REQUIRED WORK =>
A. In the review response, which model fits the observed data best among all the models compared?
B. Write the next part of the review response, picking up right after its final sentence.

TEXT =>

2E: “Bootstrapped estimates of the association between classifier uncertainty and drift rate. […]“.

4B: “Bootstrapped estimates of the association […]”.

– But if so, should the spiking NN model + the fMRI results not be compared to a simpler null model (e.g. with a weighted average of past responses) to know how much it's an improvement over previous work?

This is a correct assumption indeed. In fact, we have compared all pairwise variants of the HDDM model (i.e., an array of comparison hypotheses), along with a more rigid null model predicting average responses (Supp. Files 1 and 2). The drift-rate model shows the best fit to the observed data among this full set of model comparisons. We now make this clearer in the main text (Results):

“We compared models where single parameters changed in response to a switch, pairwise models where both parameters changed, and a null model that predicts no change in decision policy (Supp. Table 2, Supp. Table 3).”

DATA SHOWN =>
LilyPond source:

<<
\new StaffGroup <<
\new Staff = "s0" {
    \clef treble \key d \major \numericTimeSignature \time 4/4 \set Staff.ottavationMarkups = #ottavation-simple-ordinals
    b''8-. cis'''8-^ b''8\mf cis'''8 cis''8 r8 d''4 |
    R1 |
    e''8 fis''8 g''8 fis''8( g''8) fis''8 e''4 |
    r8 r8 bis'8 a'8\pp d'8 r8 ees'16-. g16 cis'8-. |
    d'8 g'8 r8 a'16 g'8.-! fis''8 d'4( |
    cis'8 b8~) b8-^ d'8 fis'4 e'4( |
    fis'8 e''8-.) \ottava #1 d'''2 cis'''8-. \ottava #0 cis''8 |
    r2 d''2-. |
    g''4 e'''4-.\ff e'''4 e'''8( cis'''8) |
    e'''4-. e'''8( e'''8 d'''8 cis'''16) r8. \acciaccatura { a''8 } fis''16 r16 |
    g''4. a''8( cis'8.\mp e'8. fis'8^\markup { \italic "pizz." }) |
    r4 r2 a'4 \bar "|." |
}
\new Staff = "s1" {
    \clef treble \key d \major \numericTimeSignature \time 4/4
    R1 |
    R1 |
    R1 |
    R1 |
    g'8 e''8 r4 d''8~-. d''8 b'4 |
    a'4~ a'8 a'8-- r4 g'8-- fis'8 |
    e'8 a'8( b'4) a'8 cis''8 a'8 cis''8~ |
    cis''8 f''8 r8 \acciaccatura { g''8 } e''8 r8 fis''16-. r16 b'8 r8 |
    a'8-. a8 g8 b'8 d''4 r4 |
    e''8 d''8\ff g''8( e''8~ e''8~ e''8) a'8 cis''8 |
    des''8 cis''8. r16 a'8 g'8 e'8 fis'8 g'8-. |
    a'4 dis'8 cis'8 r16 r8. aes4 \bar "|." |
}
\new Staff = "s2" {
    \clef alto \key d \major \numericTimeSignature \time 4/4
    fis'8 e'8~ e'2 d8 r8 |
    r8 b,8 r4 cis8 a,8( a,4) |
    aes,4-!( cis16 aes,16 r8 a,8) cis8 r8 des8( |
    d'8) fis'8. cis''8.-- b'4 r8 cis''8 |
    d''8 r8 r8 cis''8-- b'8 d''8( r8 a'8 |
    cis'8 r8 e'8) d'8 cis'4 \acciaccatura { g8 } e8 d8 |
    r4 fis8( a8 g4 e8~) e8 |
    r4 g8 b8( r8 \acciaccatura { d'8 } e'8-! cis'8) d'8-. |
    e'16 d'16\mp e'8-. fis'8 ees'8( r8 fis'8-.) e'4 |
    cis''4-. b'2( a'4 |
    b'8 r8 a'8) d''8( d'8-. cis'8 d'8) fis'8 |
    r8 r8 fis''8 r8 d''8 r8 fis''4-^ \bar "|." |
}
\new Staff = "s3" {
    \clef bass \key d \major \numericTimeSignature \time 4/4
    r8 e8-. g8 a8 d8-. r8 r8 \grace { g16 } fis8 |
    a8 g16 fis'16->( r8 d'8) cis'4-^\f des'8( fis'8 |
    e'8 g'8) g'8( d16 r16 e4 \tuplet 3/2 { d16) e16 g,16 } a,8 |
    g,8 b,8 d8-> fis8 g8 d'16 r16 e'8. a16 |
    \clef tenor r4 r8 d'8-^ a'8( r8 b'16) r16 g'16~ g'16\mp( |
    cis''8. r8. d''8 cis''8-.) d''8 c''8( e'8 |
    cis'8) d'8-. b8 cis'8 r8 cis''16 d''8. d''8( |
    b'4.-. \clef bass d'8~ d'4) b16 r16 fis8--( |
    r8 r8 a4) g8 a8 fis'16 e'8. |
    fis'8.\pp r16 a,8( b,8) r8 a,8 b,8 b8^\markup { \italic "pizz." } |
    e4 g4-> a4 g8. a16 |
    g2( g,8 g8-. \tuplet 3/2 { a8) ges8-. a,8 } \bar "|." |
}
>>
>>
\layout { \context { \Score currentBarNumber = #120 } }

RESPONSES TO THE TASKS =>
A. The drift-rate model.

B.
However, we will admit that we did not compare the central linking hypothesis (between behavior, decision policies, and implementation systems) that is key to our central claim in the paper. To test an alternative linking hypothesis, we conducted the same analysis using boundary height as our target variable associated with classifier uncertainty in humans. We have previously shown that this parameter also adapts in response to a change in outcome uncertainty (Bond et al. 2021). Overall, this parameter fails to show an association with classifier uncertainty overall and in all but one subject, who has a weak positive association. Comparing this effect to the stronger effect association between classifier uncertainty and drift rate presents a more severe test of our primary hypothesis.

We now show the evoked response and association test for this new analysis in the supplemental materials (Figure 4 – Figure Supp. 1).

– A block switch every 10 trials seems very easy to learn (i.e. simply by counting). Did any of the four humans take this strategy?

Thank you for pointing out a lack of clarity in our design description. It is correct that a predictable change would lead to a simple strategy for humans to adopt. In order to avoid this the imposed block switches were generated using a Poisson distribution, so they were stochastic with an average rate ranging from 10 to 30 trials, depending on the testing session.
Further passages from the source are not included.